Walking through a sanctuary northeast of Melbourne, our guide and we are trying to find animals in the bush when a wallaby wanders into our path and, before being noticed, enters into a desperate tug-of-war with a toddler in a stroller clutching a bag of chips. The wallaby allows us to pet and photograph him, enmeshed in a titanic struggle with the three-year-old. He is finally bought off with a single chip and contentedly munches as we admire him.
The Tasmanian Devil is actually quite a handsome creature, black with red ears and constantly in motion. In a darkened cavern we watch platypuses swim by only inches away, the most remarkable creature I've yet seen anywhere (including the 8-foot red constrictor my son used to own, which would entertain at the holidays by coiling himself around my brother-in-law until his head turned purple).

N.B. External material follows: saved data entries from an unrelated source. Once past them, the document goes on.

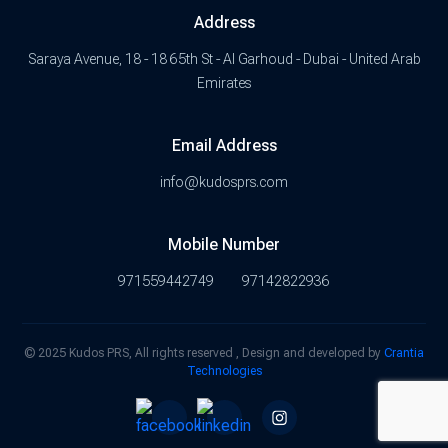
Address
Saraya Avenue, 18 - 18 65th St - Al Garhoud - Dubai - United Arab
Emirates
Email Address
info@kudosprs.com
Mobile Number
971559442749
97142822936
© 2025 Kudos PRS, All rights reserved , Design and developed by
Crantia
Technologies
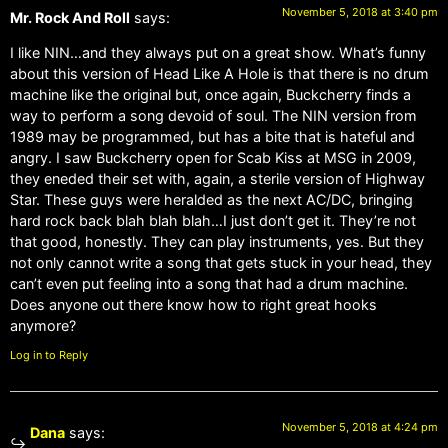
November 5, 2018 at 3:40 pm
Mr. Rock And Roll
says:
I like NIN…and they always put on a great show. What’s funny
about this version of Head Like A Hole is that there is no drum
machine like the original but, once again, Buckcherry finds a
way to perform a song devoid of soul. The NIN version from
1989 may be programmed, but has a bite that is hateful and
angry. I saw Buckcherry open for Scab Kiss at MSG in 2009,
they eneded their set with, again, a sterile version of Highway
Star. These guys were heralded as the next AC/DC, bringing
hard rock back blah blah blah…I just don’t get it. They’re not
that good, honestly. They can play instruments, yes. But they
not only cannot write a song that gets stuck in your head, they
can’t even put feeling into a song that had a drum machine.
Does anyone out there know how to right great hooks
anymore?
Log in to Reply
November 5, 2018 at 4:24 pm
Dana
says:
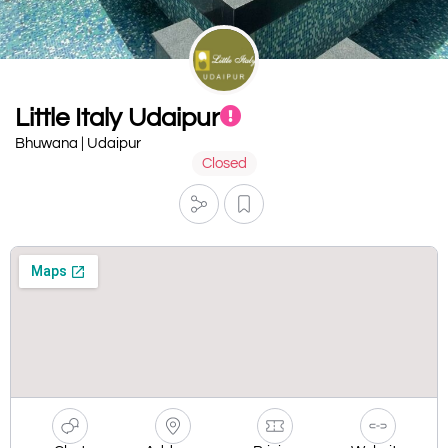
Little Italy Udaipur
Bhuwana | Udaipur
Closed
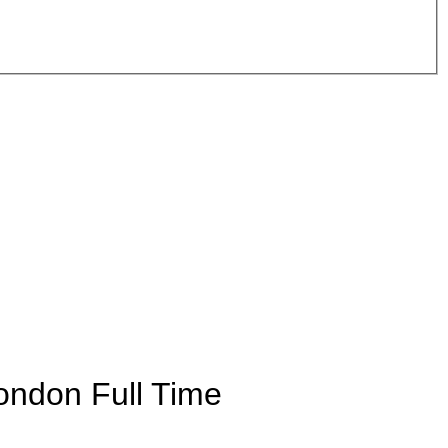
London
Full Time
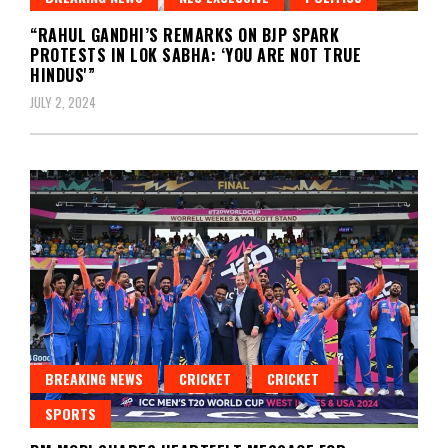
“RAHUL GANDHI’S REMARKS ON BJP SPARK
PROTESTS IN LOK SABHA: ‘YOU ARE NOT TRUE
HINDUS'”
JULY 2, 2024
BREAKING NEWS
CRICKET
CRICKET
SPORTS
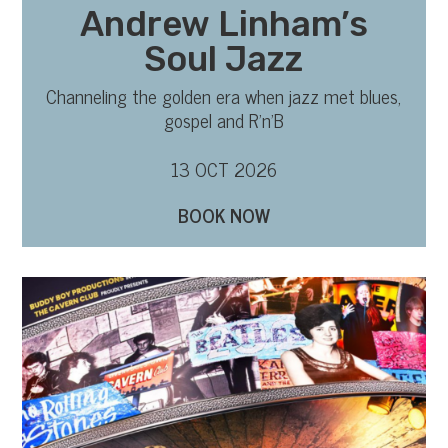
Andrew Linham’s
Soul Jazz
Channeling the golden era when jazz met blues,
gospel and R’n’B
13 OCT 2026
BOOK NOW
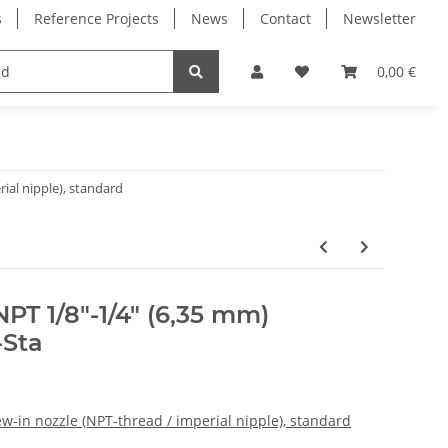
s
Reference Projects
News
Contact
Newsletter
Electronics
Milling Spindles
Bearings
0,00 €
ial nipple), standard
PT 1/8"-1/4" (6,35 mm)
-Sta
w-in nozzle (NPT-thread / imperial nipple), standard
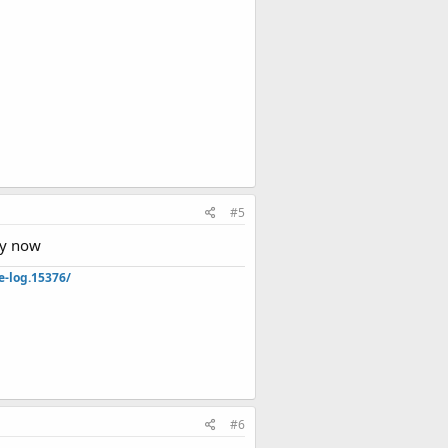
#5
by now
e-log.15376/
#6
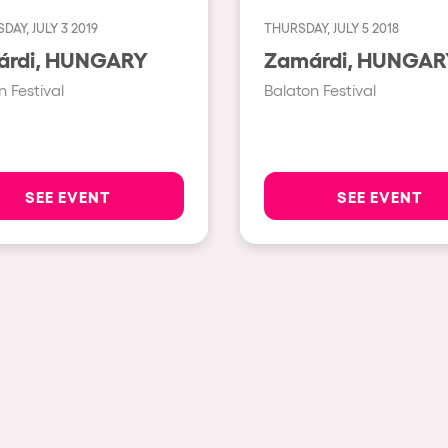
AY, JULY 3 2019
THURSDAY, JULY 5 2018
Show all
Zamárdi, HUNGARY
Zamárdi, HUNGA
Valencia
n Festival
Balaton Festival
Barcelona
London
Bergamo
SEE EVENT
SEE EVENT
Marseille
Ibiza
Torino
Málaga
h us?
Verona
Mayrhofen
Numea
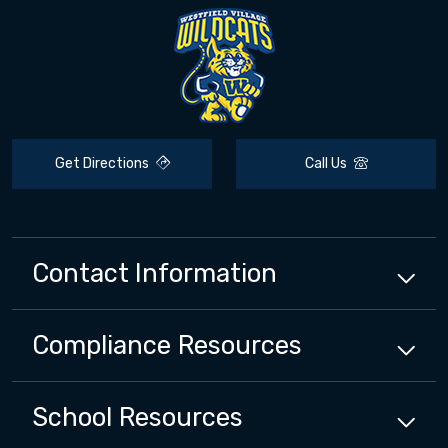
Get Directions
Call Us
Contact Information
Compliance
Resources
School
Resources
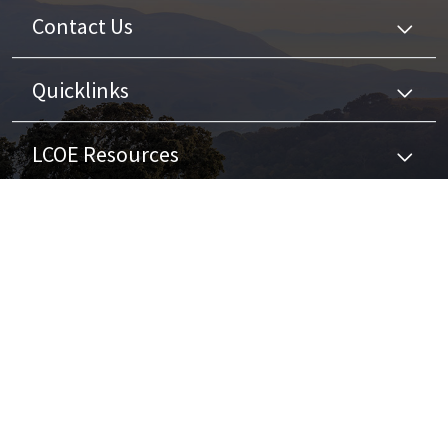
Contact Us
Quicklinks
LCOE Resources
Stay Connected
Non-Discrimination Policy
High Contrast
A-Z Site Map
Copyright © 2024 - 2026 Lassen County Office of Education. All rights reserved.
Website developed by
CatapultCMS®
&
EMS®
|
Web Admin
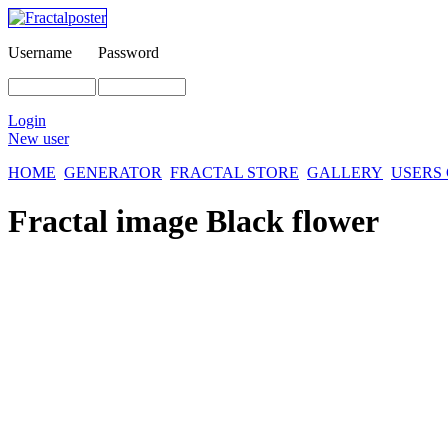
Username
Password
Login
New user
HOME
GENERATOR
FRACTAL STORE
GALLERY
USERS
Fractal image
Black flower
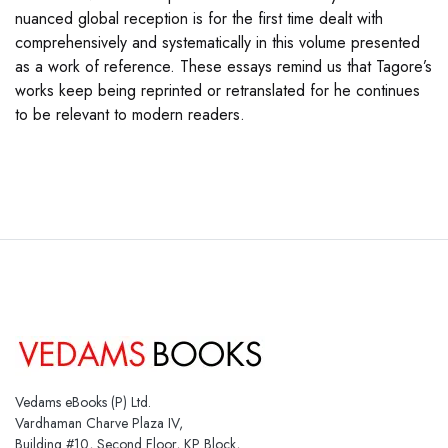
nuanced global reception is for the first time dealt with
comprehensively and systematically in this volume presented
as a work of reference. These essays remind us that Tagore’s
works keep being reprinted or retranslated for he continues
to be relevant to modern readers.
Vedams eBooks (P) Ltd.
Vardhaman Charve Plaza IV,
Building #10, Second Floor, KP Block,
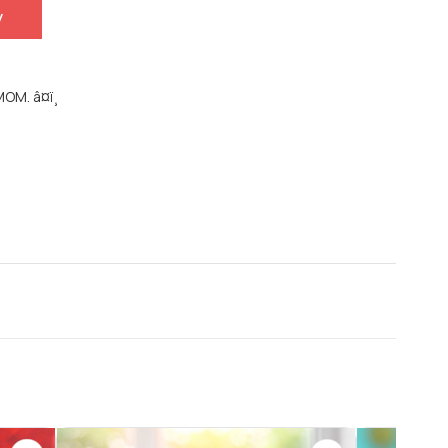
y
OM. â¤ï¸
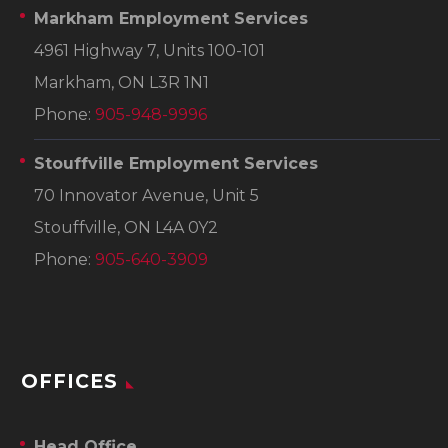
Markham Employment Services
4961 Highway 7, Units 100-101
Markham, ON L3R 1N1
Phone:
905-948-9996
Stouffville Employment Services
70 Innovator Avenue, Unit 5
Stouffville, ON L4A 0Y2
Phone:
905-640-3909
OFFICES
Head Office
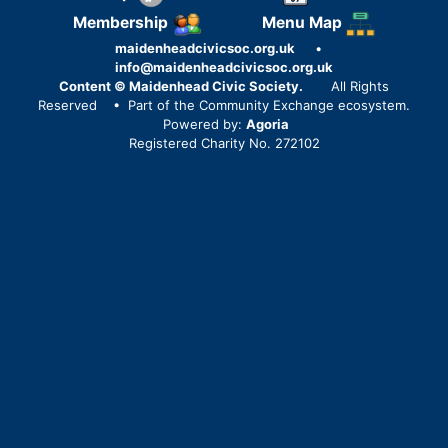
Membership
Menu Map
maidenheadcivicsoc.org.uk
•
info@maidenheadcivicsoc.org.uk
Content © Maidenhead Civic Society.
All Rights
Reserved
• Part of the Community Exchange ecosystem.
Powered by:
Agoria
Registered Charity No. 272102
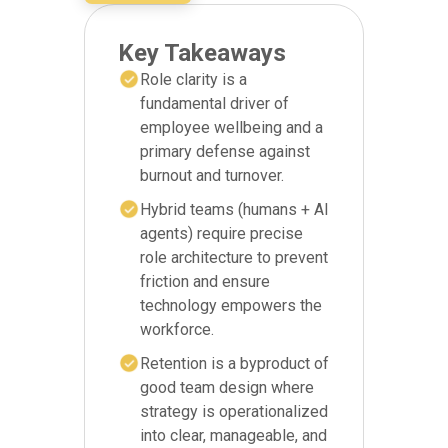
Key Takeaways
Role clarity is a
fundamental driver of
employee wellbeing and a
primary defense against
burnout and turnover.
Hybrid teams (humans + AI
agents) require precise
role architecture to prevent
friction and ensure
technology empowers the
workforce.
Retention is a byproduct of
good team design where
strategy is operationalized
into clear, manageable, and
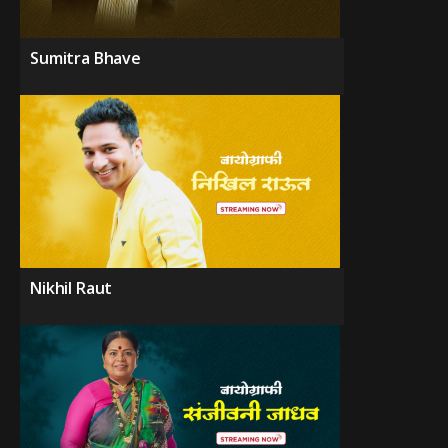
Sumitra Bhave
Nikhil Raut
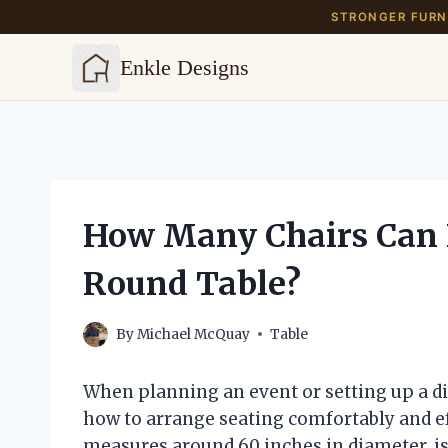
STRONGER FURNI
Enkle Designs
Skip
to
content
How Many Chairs Can F
Round Table?
By
Michael McQuay
Table
When planning an event or setting up a di
how to arrange seating comfortably and eff
measures around 60 inches in diameter, is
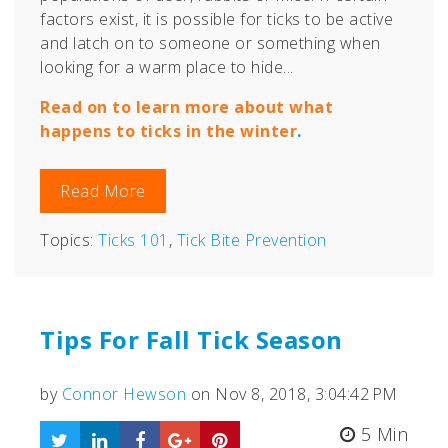
factors exist, i
t is possible for ticks to be active
and latch on to someone or something when
looking for a warm place to hide...
Read on to learn more about what
happens to ticks in the winter
.
Read More
Topics:
Ticks 101
,
Tick Bite Prevention
Tips For Fall Tick Season
by
Connor Hewson
on Nov 8, 2018, 3:04:42 PM
5 Min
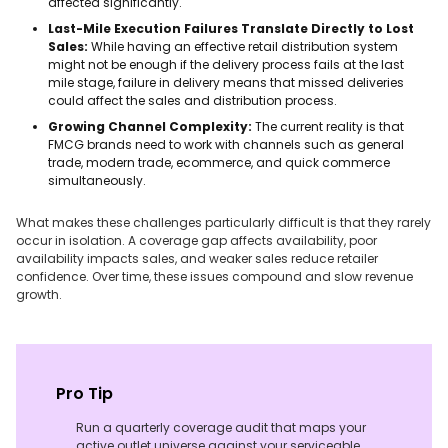
affected significantly.
Last-Mile Execution Failures Translate Directly to Lost
Sales:
While having an effective retail distribution system
might not be enough if the delivery process fails at the last
mile stage, failure in delivery means that missed deliveries
could affect the sales and distribution process.
Growing Channel Complexity:
The current reality is that
FMCG brands need to work with channels such as general
trade, modern trade, ecommerce, and quick commerce
simultaneously.
What makes these challenges particularly difficult is that they rarely
occur in isolation. A coverage gap affects availability, poor
availability impacts sales, and weaker sales reduce retailer
confidence. Over time, these issues compound and slow revenue
growth.
Pro Tip
Run a quarterly coverage audit that maps your
active outlet universe against your serviceable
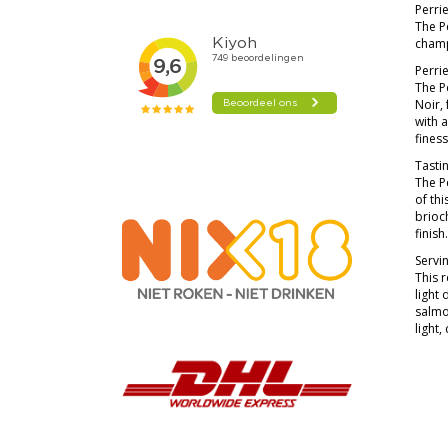
Perrie
The Pe
champ
Perri
The P
Noir,
with a
finess
Tasti
The P
of thi
brioch
finish
Servi
This r
light 
salmo
light,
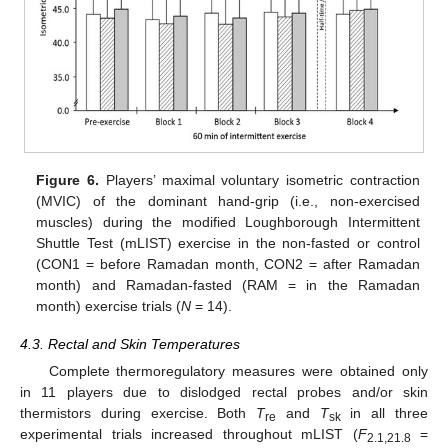
Figure 6.
Players’ maximal voluntary isometric contraction
(MVIC) of the dominant hand-grip (i.e., non-exercised
muscles) during the modified Loughborough Intermittent
Shuttle Test (mLIST) exercise in the non-fasted or control
(CON1 = before Ramadan month, CON2 = after Ramadan
month) and Ramadan-fasted (RAM = in the Ramadan
month) exercise trials (
N
= 14).
4.3. Rectal and Skin Temperatures
Complete thermoregulatory measures were obtained only
in 11 players due to dislodged rectal probes and/or skin
thermistors during exercise. Both
T
and
T
in all three
re
sk
experimental trials increased throughout mLIST (
F
=
2.1,21.8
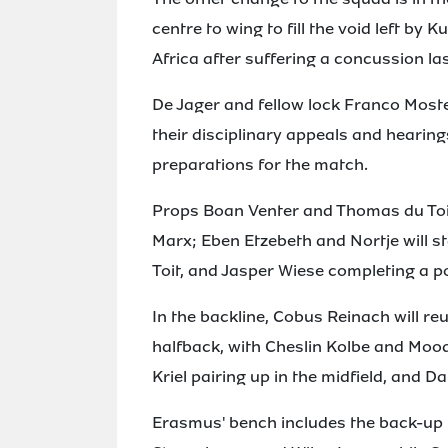
centre to wing to fill the void left by
Africa after suffering a concussion la
De Jager and fellow lock Franco Moste
their disciplinary appeals and hearing
preparations for the match.
Props Boan Venter and Thomas du Toit
Marx; Eben Etzebeth and Nortje will sta
Toit, and Jasper Wiese completing a p
In the backline, Cobus Reinach will r
halfback, with Cheslin Kolbe and Moo
Kriel pairing up in the midfield, and D
Erasmus' bench includes the back-up 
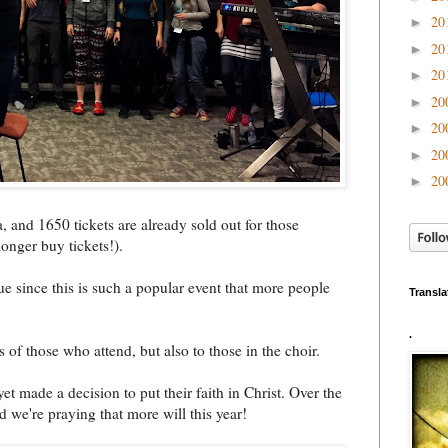
20
►
20
►
20
►
20
►
20
►
20
►
20
►
, and 1650 tickets are already sold out for those
onger buy tickets!).
ue since this is such a popular event that more people
Transla
.
s of those who attend, but also to those in the choir.
yet made a decision to put their faith in Christ. Over the
 we're praying that more will this year!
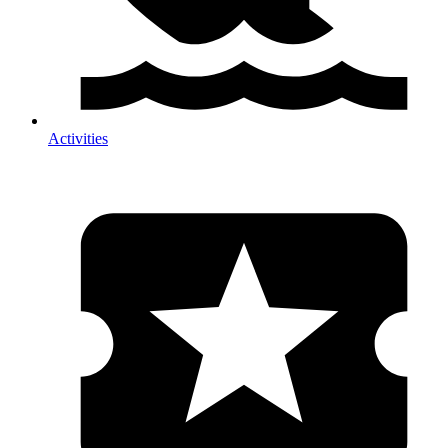
Activities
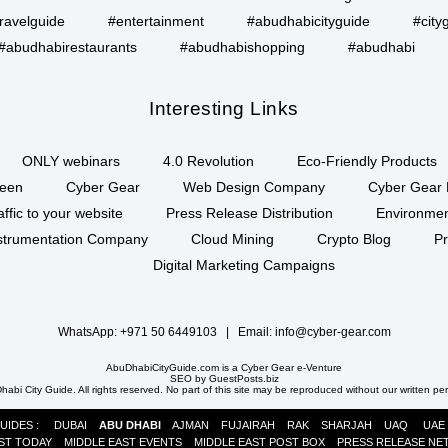
ravelguide
#entertainment
#abudhabicityguide
#city
#abudhabirestaurants
#abudhabishopping
#abudhabi
Interesting Links
ONLY webinars
4.0 Revolution
Eco-Friendly Products
een
Cyber Gear
Web Design Company
Cyber Gear 
affic to your website
Press Release Distribution
Environment
Instrumentation Company
Cloud Mining
Crypto Blog
P
Digital Marketing Campaigns
WhatsApp:
+971 50 6449103
| Email:
info@cyber-gear.com
AbuDhabiCityGuide.com is a
Cyber Gear
e-Venture
SEO by
GuestPosts.biz
abi City Guide. All rights reserved. No part of this site may be reproduced without our written pe
GUIDES :
DUBAI
ABU DHABI
AJMAN
FUJAIRAH
RAK
SHARJAH
UAQ
UAE
ST TODAY
MIDDLE EAST EVENTS
MIDDLE EAST POST BOX
PRESS RELEASE N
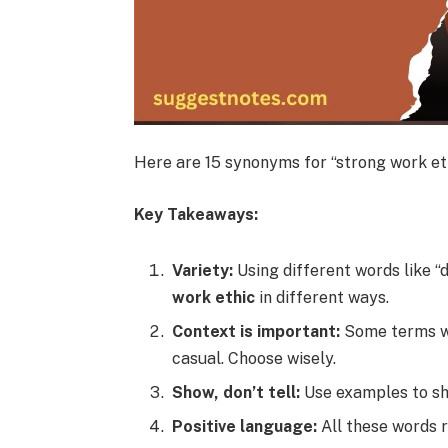
Here are 15 synonyms for “strong work eth
Key Takeaways:
Variety:
Using different words like “d
work ethic
in different ways.
Context is important:
Some terms wo
casual. Choose wisely.
Show, don’t tell:
Use examples to sho
Positive language:
All these words r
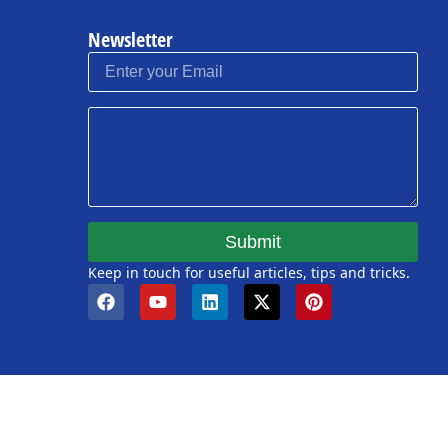
Newsletter
Submit
Keep in touch for useful articles, tips and tricks.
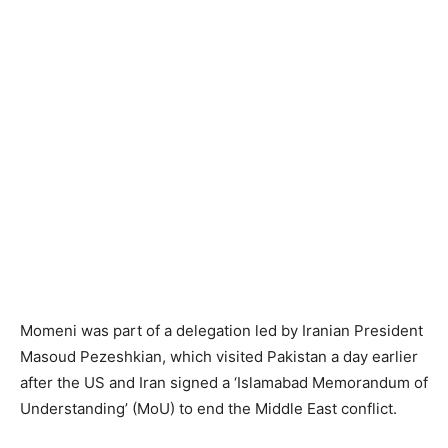
Momeni was part of a delegation led by Iranian President
Masoud Pezeshkian, which visited Pakistan a day earlier
after the US and Iran signed a ‘Islamabad Memorandum of
Understanding’ (MoU) to end the Middle East conflict.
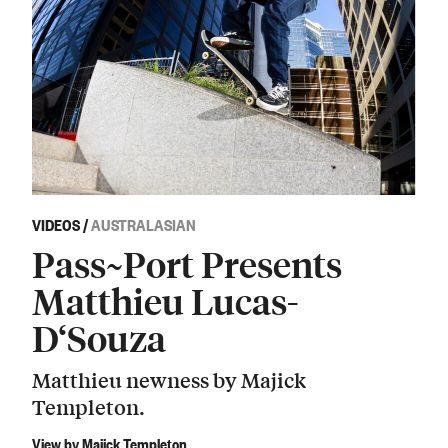
VIDEOS
/
AUSTRALASIAN
Pass~Port Presents
Matthieu Lucas-
D‘Souza
Matthieu newness by Majick
Templeton.
View by Majick Templeton.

We traveled over 20,000 miles on fourteen planes. I delivered seven speeches, most of them for the wonderful Professional Speakers Association of Australia. It was two weeks of wonder and awe and fine food and adventure. We visited St. Patrick's Cathedral in Melbourne, far more impressive than Notre Dame for us, and perhaps second only to St. Peter's itself.
Life is simply too short not to travel. These memories not only become indelible, mental Technicolor reminders of the world, but also place our daily lives in perspective. None of us truly lives on an island, thanks to air travel and electronics. Why would we want to?
Coming home is like coming up for air. It's a safe, familiar, and beloved place. It's the environment in which I'm most comfortable and best able to function. But I will dive again. I'll keep learning and growing. And, perhaps, that will help me to be the instructor who others don't let out of their sight.
The Language Doctor is IN
- There can't be a "myriad of" anything, because myriad means "many." Hence, "They have myriad opportunities to travel abroad."
- "Anachronism" is almost always used incorrectly. It actually means an element in a story which is impossible since the story precedes its creation. If a novel set in the 19th Century included a diesel train, the author has created an anachronism. These are often found in Shakespeare's writings. But using an old item in a contemporary story is not an anachronism. Nothing in real life can be anachronistic, because by definition, it already exists!
- Did you know that "the lion's share" once meant everything, and not just the preponderance?
- A stop for a train along a route is properly called a "station," but the final stop from which the train cannot go farther, is the "terminal."